Investors were also reacting to
falls in China's most active September soyoil contract, which tumbled more than
3 percent to its lowest since mid-November, hurt by concerns over demand growth
after a slip in the country's manufacturing output index. By 1011 GMT prices
had slid by 3.2 percent. "The market is tracking the U.S. and Dalian
soybean oil markets. All these are external factors," said a trader with a
foreign commodities brokerage in Kuala Lumpur.
The benchmark May contract on the
Bursa Malaysia Derivatives Exchange had eased 2.5 percent to 2,471 ringgit
($797) per tonne by Monday's close, but were off an earlier low of 2,461
ringgit, the lowest level since Jan. 29. Total traded volume stood at 37,569
lots of 25 tonnes each, higher than the usual 25,000 lots, as traders rushed to
liquidate positions. Technicals showed Malaysian palm oil is expected to
revisit its Dec. 13, 2012 low of 2,217 ringgit per tonne over the next four
weeks, as a long-term downtrend has resumed, said Reuters market analyst Wang
Tao.
Investor sentiment picked up,
however, after cargo surveyor Intertek Testing Services reported a 4.6 percent
increase in Malaysian palm oil exports to 1,153,852 tonnes for the Feb. 1-25
period from a month ago. Another cargo surveyor, Societe Generale de
Surveillance, reported exports in the same period picked up 2.7 percent, buoyed
by higher shipments to Europe and India. "The numbers were slightly better
than expected and will probably stay at this pace towards the end of the month
on a last-minute push to ship out tax-free crude palm oil," said a dealer
with a foreign commodities brokerage in Malaysia.
Malaysia, the world's No.2 producer
of the edible oil, will raise February's zero percent export tax to 4.5 percent
in March after keeping it unchanged for two months. Traders are counting on
improving palm oil exports and
seasonally slowing output in the world's No. 2 producer of the edible
oil to help ease stockpiles that stood at 2.58 million tonnes in January. In
other markets, Brent crude wiped out early losses to trade above $114 per
barrel on Monday as a firmer euro supported prices, although worries that a
retreat in China's manufacturing activity would dent demand from the world's
top energy consumer capped gains.
[Reuters]
Market sentiment is weak because of the bleak global
economic outlook, exacerbated further by bearish data from China on Monday, a
Kuala Lumpur-based trading executive said. The
preliminary HSBC China Manufacturing Purchasing Managers Index fell to 50.4 in
February compared with a final reading of 52.3 in January. This in turn pressured prices
of many commodities, including those of palm oil, traders said.
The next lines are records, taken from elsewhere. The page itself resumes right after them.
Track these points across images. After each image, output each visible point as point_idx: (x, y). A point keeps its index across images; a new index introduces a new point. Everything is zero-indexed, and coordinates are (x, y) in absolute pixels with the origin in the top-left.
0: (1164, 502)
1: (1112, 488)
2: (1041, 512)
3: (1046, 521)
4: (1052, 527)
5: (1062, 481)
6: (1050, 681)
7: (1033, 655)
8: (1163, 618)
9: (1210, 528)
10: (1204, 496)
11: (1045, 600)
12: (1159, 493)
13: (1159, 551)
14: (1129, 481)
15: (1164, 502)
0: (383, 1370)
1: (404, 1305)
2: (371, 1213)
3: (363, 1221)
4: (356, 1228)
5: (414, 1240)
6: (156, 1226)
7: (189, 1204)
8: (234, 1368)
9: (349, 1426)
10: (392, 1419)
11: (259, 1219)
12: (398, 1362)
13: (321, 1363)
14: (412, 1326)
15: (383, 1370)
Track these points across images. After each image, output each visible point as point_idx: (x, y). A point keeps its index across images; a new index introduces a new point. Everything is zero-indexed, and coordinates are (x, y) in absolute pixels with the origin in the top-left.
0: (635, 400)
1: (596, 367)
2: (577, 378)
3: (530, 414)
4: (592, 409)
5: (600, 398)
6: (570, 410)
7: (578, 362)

Rainfall over the past week and forecasts of continued
favorable weather this week in the world's top exporter of soyoil, Argentina,
weighed on prices of both soyoil and palm oil, as did forecasts of a record
soybean crop and rising soybean inventories in the U.S., they said. On Friday, the U.S. Department
of Agriculture forecast soybean stocks to jump to 250 million bushels at the
end of the 2013-14 marketing year, compared with its projection of 125 million
bushels at the end of the 2012-13 year, which ends Aug. 31.
Investors keenly await an industry conference next week in
Kuala Lumpur, where eminent analysts Dorab Mistry and James Fry will likely
present their outlook for palm oil for 2013. Prices
could easily edge toward the MYR2,500-MYR2,600/ton band if analysts are bullish,
a second Kuala Lumpur-based trading executive said. Open interest on the BMD was
201,834 lots versus 167,287 lots Friday. One lot is equivalent to 25 tons. A total of 37,569 lots of CPO
were traded versus 20,589 lots Friday. [Dow Jones Newswire]
Today’s Support
and Resistance is located around 2,430 and 2,480 respectively.